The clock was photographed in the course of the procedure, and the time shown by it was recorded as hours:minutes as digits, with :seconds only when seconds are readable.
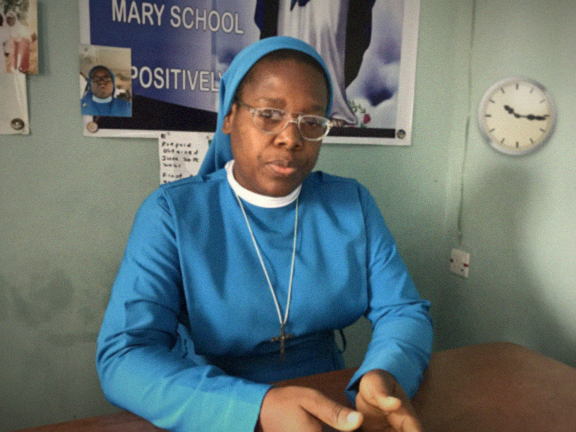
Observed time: 10:16
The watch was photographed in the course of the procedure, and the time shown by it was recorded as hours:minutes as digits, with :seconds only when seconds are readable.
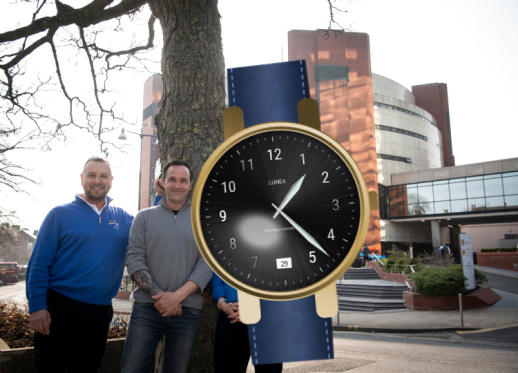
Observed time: 1:23
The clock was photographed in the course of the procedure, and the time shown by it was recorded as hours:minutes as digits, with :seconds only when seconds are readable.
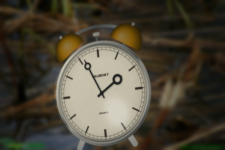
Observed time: 1:56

• **Problem statement**:
Which of the lines above contain the word "Observed"? Copy each of them in full.

• **Exercise output**:
Observed time: 10:16
Observed time: 1:23
Observed time: 1:56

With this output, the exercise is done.